### THE TASK
Turn everything from the first line down to the line containing "Άθλους του Ηρακλή" into a numbered list, including both of those lines and omitting any blank lines.

### Text extractions at the page level
+ + + + +

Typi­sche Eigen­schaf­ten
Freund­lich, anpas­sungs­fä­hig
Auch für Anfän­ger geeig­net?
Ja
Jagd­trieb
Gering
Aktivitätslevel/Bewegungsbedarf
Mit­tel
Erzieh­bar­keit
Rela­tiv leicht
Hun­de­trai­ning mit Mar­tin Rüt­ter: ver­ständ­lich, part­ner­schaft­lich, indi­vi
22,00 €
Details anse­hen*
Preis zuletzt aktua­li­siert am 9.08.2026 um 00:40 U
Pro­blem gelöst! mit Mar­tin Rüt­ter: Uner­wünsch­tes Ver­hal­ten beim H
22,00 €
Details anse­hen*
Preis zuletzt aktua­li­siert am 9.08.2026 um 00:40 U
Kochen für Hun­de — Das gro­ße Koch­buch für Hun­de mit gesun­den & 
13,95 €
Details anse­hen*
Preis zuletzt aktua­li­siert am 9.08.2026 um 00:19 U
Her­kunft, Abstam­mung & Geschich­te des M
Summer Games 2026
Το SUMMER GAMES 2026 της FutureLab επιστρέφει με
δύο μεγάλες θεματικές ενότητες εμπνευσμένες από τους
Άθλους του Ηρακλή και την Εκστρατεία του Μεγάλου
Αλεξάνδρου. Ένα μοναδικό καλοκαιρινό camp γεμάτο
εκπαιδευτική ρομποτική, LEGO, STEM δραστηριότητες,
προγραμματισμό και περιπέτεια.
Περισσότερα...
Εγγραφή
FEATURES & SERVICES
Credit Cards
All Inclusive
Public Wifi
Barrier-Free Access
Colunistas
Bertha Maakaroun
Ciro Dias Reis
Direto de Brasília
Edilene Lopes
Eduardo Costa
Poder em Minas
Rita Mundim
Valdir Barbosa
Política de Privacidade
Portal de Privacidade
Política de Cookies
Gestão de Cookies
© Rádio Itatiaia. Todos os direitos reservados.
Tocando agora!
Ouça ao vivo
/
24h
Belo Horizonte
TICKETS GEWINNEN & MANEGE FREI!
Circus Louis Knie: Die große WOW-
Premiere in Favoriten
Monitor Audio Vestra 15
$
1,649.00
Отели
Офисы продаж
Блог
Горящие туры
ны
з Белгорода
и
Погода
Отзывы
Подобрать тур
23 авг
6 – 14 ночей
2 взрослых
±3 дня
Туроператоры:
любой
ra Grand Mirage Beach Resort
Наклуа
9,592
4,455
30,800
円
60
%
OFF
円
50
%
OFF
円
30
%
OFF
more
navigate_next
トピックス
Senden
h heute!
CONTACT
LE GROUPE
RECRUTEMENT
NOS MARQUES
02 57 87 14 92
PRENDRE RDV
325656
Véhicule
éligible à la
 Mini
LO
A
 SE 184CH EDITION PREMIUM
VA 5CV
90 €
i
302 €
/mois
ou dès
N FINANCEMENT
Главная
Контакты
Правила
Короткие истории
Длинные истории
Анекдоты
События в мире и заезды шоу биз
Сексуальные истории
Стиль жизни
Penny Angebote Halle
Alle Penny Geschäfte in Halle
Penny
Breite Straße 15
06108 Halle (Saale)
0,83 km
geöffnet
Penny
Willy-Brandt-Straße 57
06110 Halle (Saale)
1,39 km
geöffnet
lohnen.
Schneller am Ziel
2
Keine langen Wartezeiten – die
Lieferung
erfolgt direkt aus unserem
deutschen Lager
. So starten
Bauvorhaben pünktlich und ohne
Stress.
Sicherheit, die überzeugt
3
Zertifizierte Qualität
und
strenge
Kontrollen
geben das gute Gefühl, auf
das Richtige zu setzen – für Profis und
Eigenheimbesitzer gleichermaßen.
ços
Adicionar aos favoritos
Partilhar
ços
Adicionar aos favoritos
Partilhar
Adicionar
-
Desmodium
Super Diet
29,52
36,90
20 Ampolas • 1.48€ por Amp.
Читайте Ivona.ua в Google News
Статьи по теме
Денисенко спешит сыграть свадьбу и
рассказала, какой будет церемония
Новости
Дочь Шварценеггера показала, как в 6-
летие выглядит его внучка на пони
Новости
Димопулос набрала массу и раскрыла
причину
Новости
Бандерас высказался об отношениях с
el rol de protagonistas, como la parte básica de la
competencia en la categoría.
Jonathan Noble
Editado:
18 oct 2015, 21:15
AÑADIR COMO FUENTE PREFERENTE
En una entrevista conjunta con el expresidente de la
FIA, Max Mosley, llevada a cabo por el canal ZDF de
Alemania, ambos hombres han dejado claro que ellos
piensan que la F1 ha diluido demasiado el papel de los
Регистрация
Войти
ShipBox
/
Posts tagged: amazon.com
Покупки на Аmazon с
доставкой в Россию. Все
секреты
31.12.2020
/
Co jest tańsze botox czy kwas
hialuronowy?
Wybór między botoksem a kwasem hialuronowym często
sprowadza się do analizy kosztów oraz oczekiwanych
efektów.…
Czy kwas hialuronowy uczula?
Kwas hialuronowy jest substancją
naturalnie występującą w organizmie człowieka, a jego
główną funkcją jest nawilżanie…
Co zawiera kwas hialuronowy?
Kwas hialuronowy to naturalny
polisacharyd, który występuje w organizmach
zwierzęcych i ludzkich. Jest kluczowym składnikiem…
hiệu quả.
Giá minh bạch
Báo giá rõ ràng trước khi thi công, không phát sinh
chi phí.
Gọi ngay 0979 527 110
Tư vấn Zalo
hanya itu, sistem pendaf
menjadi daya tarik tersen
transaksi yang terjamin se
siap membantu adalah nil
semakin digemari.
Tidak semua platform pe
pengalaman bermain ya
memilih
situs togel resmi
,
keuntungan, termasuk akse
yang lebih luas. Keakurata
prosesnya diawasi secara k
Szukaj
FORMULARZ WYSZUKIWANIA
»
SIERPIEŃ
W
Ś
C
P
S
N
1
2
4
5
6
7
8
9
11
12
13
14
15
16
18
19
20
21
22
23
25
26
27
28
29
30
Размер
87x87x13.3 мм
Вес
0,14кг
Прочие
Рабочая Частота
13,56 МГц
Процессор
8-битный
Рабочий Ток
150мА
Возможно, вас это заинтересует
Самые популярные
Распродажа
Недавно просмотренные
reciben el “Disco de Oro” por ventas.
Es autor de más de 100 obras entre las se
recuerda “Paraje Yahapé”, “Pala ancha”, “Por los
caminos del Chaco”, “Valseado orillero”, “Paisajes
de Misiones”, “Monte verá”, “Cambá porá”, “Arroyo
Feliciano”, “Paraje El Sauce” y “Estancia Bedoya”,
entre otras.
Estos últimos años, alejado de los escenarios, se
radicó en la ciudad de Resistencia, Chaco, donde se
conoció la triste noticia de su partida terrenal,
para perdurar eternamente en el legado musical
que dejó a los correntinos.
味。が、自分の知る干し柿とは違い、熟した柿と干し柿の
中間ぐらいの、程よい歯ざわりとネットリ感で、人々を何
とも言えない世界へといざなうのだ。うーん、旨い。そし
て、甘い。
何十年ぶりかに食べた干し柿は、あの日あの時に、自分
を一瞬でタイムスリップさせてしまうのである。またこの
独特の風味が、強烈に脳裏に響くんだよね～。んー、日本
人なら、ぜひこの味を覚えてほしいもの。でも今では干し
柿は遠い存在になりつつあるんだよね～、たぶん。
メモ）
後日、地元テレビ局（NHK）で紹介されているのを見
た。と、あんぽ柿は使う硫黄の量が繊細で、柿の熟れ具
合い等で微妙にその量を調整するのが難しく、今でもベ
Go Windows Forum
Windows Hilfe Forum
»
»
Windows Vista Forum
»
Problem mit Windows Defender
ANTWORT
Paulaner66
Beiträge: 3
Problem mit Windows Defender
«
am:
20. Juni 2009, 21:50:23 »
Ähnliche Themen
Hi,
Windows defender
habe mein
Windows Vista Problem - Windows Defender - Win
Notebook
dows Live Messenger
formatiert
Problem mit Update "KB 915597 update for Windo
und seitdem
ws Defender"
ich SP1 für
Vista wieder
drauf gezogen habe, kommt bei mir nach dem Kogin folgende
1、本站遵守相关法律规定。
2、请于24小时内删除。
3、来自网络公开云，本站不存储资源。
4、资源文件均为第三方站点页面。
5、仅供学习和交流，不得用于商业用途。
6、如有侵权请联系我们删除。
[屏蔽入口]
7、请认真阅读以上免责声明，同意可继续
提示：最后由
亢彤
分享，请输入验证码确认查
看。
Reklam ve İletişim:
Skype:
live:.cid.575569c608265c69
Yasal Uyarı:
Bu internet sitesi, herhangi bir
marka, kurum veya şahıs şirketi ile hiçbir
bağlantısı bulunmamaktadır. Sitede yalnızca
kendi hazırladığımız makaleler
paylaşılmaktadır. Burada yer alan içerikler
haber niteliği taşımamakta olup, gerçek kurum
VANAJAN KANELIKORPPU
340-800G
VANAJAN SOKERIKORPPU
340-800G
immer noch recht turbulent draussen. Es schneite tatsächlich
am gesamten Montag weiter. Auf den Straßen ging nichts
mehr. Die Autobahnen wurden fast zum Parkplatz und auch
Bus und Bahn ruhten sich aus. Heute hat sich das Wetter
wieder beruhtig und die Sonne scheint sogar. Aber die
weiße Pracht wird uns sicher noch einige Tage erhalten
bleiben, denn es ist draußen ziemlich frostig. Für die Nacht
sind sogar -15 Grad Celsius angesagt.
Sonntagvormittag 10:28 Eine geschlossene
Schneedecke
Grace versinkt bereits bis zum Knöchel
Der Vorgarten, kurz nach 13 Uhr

+ + + + +

### EXPECTED ANSWER
1. Typi­sche Eigen­schaf­ten
2. Freund­lich, anpas­sungs­fä­hig
3. Auch für Anfän­ger geeig­net?
4. Ja
5. Jagd­trieb
6. Gering
7. Aktivitätslevel/Bewegungsbedarf
8. Mit­tel
9. Erzieh­bar­keit
10. Rela­tiv leicht
11. Hun­de­trai­ning mit Mar­tin Rüt­ter: ver­ständ­lich, part­ner­schaft­lich, indi­vi
12. 22,00 €
13. Details anse­hen*
14. Preis zuletzt aktua­li­siert am 9.08.2026 um 00:40 U
15. Pro­blem gelöst! mit Mar­tin Rüt­ter: Uner­wünsch­tes Ver­hal­ten beim H
16. 22,00 €
17. Details anse­hen*
18. Preis zuletzt aktua­li­siert am 9.08.2026 um 00:40 U
19. Kochen für Hun­de — Das gro­ße Koch­buch für Hun­de mit gesun­den & 
20. 13,95 €
21. Details anse­hen*
22. Preis zuletzt aktua­li­siert am 9.08.2026 um 00:19 U
23. Her­kunft, Abstam­mung & Geschich­te des M
24. Summer Games 2026
25. Το SUMMER GAMES 2026 της FutureLab επιστρέφει με
26. δύο μεγάλες θεματικές ενότητες εμπνευσμένες από τους
27. Άθλους του Ηρακλή και την Εκστρατεία του Μεγάλου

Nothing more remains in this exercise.